Updated: You know things are bad when AOL’s search business looks better than yours. That’s the position in which Yahoo finds itself. The company said in a securities filing yesterday that it has lost a lucrative search-advertising deal with South Korea’s largest search engine, which some analysts say could carve as much as 10 percent off Yahoo’s gross revenue. Meanwhile, AOL today signed a deal with Google to extend its existing search partnership for five years, and the new arrangement will also expand the services — and potentially the revenue — that it gets from the search giant.
In addition to search and keyword-related advertising, the new AOL-Google deal includes a mobile partnership for the first time, and AOL has agreed to distribute its video content through YouTube, as Ryan noted in a post at NewTeeVee. There was some speculation that AOL might look elsewhere for a search partner after its arrangement with Google expired, which it was scheduled to do in December. AOL originally signed the deal with Google in 2002, after the search company agreed to invest $1 billion in the former Time Warner entity in return for a 5-percent stake. The extension involves no further investment by Google (which wrote off most of the previous investment).
The fact that AOL’s chief executive, Tim Armstrong, helped negotiate the previous deal while he was at Google (he’s the former head of U.S. sales at the company) probably helped cement the new partnership. Armstrong told PaidContent in an interview that the new deal should make the portal’s search traffic more lucrative — something the company desperately needs, since the volume of that traffic is declining as the service continues to lose subscribers, and AOL’s overall revenue declines along with it.
Yahoo — which recently signed a partnership deal with Microsoft to use its Bing search as the default for Yahoo’s properties — may be doing better than AOL when it comes to overall revenues, but its search-advertising business will take a hit with the loss of the contract with South Korea’s NHN, which has 65 percent of the search market in that country. According to UBS Securities analyst Brian Pitz, the loss of the South Korean search-ad deal could cut Yahoo’s gross revenue by about 8 percent, while another securities analyst estimated gross revenues could be chopped by as much as 10 percent (Update: A Yahoo representative emailed to point out that the deal with NHN represented “less than 1 percent of Yahoo!’s gross profit in the first half of 2010″).

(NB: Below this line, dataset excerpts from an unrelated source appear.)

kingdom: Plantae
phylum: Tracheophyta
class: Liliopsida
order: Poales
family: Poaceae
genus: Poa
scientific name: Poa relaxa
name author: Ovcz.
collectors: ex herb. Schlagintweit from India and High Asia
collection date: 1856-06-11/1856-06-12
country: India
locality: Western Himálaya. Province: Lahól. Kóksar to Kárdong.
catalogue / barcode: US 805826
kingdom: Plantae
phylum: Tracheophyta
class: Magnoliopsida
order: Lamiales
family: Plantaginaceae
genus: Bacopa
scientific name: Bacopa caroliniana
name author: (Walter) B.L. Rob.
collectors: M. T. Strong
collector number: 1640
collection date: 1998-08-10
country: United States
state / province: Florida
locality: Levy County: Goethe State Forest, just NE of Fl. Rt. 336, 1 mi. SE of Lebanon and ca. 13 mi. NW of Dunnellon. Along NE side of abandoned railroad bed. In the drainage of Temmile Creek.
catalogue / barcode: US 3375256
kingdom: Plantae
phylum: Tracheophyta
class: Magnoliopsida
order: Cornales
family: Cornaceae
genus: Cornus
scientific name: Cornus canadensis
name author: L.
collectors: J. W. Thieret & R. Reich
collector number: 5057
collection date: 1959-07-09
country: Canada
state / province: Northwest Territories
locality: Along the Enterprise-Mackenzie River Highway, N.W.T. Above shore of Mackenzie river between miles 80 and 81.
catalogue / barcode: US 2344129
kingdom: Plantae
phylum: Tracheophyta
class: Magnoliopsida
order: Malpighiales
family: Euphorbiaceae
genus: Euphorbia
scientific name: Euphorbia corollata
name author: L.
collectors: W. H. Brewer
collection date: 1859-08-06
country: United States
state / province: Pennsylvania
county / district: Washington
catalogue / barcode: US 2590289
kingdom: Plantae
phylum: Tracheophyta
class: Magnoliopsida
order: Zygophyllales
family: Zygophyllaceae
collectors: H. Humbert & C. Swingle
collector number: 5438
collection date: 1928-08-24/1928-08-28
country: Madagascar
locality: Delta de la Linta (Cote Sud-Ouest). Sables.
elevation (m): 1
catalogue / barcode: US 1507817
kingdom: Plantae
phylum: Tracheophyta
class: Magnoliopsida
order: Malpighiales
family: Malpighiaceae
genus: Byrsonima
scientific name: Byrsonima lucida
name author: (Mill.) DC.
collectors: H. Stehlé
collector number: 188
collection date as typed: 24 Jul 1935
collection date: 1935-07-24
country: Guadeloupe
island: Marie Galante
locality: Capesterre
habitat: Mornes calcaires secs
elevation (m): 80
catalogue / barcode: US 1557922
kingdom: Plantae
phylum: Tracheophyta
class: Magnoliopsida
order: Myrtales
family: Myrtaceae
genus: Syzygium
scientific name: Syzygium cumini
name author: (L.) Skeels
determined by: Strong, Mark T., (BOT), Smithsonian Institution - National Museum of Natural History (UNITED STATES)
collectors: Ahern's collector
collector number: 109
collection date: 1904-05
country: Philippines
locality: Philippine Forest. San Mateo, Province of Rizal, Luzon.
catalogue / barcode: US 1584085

The Yahoo-Microsoft partnership took another hit earlier this year when Yahoo Japan — which is partially owned by the U.S. web portal — dropped Microsoft and signed a search deal with Google. While it may not be strictly apples and oranges to compare Yahoo’s loss of the South Korean arrangement with AOL’s partnership with Google, one thing seems fairly obvious: at least in the short term, search revenue at Yahoo looks to be going down, while AOL’s search business looks to be getting better — or at least to be slowing its gradual decline.